Gawker questioned another expert's presentation that it saw a boost from the post that added $5 to $15 million in value to the company.

"Where exactly is this Hulk effect?" said Heather Dietrick, president and general counsel of the company.

Testimony this week ranged from journalism ethics and website analytics to Hogan's statements about his penis size.

Hogan, a leading wrestling figure in the 1980s and '90s, emphasized a distinction he drew between his true personality and the bombastic persona he used professionally with "artistic liberty."

The Hogan side questioned Gawker's approach to sexual content. In a taped video deposition, former editor A.J. Daulerio called celebrity sex tapes newsworthy unless involving a child. When pressed on an age, he drew the line at under four.

Gawker later called the age reference a "flip" response.

On Friday, attorneys for Hogan read some of Daulerio's emails regarding a woman seeking the removal of a video showing her having sex in a public bathroom.

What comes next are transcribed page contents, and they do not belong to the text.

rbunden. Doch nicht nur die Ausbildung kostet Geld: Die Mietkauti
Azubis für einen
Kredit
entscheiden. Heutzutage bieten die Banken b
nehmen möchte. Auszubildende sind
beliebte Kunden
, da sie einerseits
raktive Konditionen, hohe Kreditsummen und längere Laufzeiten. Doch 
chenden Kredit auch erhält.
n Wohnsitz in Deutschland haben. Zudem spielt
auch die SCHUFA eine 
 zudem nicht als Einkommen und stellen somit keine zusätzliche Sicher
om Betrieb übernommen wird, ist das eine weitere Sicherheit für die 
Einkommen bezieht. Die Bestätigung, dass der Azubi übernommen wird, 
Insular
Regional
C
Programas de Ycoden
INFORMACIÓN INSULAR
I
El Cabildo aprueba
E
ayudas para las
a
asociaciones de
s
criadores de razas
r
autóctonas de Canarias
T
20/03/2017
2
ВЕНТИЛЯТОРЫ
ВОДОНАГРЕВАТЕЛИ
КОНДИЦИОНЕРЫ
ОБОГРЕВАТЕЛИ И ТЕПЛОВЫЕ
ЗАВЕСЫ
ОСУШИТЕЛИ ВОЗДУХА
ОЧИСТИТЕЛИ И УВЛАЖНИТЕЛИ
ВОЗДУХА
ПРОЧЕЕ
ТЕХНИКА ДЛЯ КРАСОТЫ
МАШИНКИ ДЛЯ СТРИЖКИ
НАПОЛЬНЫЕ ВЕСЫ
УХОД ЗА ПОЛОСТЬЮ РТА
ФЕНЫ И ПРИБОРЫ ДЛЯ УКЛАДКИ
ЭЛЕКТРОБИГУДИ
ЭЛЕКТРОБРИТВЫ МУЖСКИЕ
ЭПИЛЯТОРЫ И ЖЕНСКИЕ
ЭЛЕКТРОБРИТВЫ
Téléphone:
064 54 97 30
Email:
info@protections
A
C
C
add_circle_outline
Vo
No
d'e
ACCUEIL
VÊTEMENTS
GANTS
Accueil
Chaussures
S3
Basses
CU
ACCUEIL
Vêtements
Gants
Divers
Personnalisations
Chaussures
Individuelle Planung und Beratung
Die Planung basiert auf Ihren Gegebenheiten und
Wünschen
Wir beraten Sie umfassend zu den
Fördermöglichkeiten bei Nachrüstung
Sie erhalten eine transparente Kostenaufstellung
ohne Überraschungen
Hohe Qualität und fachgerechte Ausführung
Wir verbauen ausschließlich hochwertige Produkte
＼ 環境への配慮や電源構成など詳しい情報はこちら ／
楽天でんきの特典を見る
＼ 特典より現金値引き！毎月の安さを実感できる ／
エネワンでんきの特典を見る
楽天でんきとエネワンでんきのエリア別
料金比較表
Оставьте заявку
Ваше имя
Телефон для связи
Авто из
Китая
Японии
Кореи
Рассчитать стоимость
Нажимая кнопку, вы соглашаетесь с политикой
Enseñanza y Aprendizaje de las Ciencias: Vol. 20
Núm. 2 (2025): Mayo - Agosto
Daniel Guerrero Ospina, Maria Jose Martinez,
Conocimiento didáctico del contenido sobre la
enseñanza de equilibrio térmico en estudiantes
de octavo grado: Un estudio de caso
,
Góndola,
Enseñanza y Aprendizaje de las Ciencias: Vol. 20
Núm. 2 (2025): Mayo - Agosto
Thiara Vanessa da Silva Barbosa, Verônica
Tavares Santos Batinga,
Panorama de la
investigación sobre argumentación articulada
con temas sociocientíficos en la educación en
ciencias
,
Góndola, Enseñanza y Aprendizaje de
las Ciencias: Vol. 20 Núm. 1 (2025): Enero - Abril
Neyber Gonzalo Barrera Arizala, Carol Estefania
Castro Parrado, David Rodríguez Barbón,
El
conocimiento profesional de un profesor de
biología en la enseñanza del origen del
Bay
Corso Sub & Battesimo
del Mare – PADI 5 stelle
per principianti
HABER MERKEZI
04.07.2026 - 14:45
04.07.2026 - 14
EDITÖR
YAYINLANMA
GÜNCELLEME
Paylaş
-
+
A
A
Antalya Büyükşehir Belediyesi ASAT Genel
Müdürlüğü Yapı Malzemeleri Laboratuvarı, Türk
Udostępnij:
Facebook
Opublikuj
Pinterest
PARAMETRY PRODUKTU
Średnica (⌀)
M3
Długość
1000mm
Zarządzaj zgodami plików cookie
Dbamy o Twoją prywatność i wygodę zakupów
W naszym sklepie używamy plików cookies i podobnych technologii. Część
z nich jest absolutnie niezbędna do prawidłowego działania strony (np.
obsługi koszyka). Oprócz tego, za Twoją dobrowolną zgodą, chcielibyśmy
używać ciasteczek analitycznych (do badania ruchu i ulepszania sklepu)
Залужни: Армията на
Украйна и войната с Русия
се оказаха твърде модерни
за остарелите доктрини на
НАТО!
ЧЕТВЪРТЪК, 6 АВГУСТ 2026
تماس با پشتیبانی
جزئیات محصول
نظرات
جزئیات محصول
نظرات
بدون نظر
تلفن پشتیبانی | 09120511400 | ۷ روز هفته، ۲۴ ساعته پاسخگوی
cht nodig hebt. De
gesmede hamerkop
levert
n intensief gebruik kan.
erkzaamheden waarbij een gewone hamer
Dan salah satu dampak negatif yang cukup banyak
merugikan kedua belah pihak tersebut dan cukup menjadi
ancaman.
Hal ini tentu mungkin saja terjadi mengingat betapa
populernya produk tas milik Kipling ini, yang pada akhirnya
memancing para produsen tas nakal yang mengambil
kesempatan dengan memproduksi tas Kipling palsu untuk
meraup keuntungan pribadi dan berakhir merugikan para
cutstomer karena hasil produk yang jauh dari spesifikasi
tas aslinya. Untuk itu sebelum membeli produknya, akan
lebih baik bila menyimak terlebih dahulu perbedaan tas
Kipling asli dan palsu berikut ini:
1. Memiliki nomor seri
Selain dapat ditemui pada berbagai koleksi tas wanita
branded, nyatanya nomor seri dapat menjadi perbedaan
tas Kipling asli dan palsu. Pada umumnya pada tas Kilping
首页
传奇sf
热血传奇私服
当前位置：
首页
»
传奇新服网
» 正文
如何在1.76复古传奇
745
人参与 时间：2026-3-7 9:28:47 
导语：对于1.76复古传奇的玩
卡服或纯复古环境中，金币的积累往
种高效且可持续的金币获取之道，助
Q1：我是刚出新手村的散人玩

He wrote: "Blah, blah, blah."

Gawker later noted that those comments were not sent to the woman.

Hogan attorney David Houston called "disgusting" how Gawker claimed speech protections under the First Amendment of the U.S. Constitution.

"This is a case of pandering to the very basest of human curiosity," he told Reuters, expecting a favorable verdict to demonstrate "there is still privacy in the modern world."